___ Données fournies ___

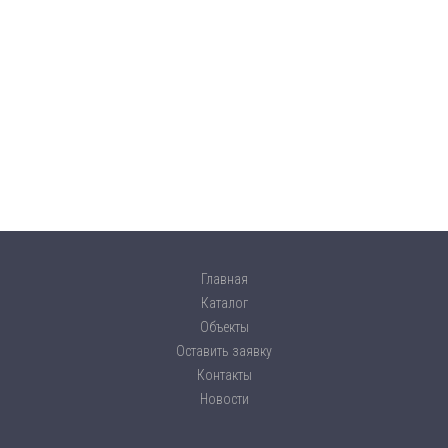
Главная
Каталог
Объекты
Оставить заявку
Контакты
Новости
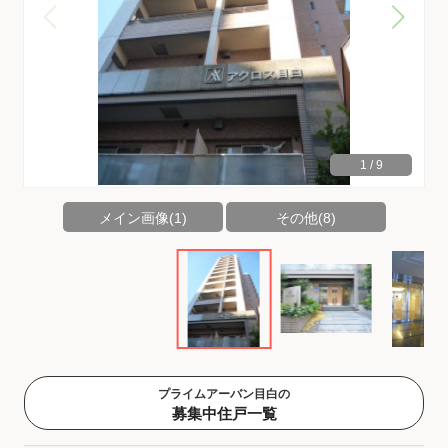
1
/
9
メイン画像(1)
その他(8)
プライムアーバン目白の
募集中住戸一覧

___

* [Tâche à traiter]
Recopiez à l'identique toutes les lignes de texte des enregistrements ci-dessus, sans faire figurer les images dans votre réponse.

* [Votre solution]
Главная
Каталог
Объекты
Оставить заявку
Контакты
Новости
1
/
9
メイン画像(1)
その他(8)
プライムアーバン目白の
募集中住戸一覧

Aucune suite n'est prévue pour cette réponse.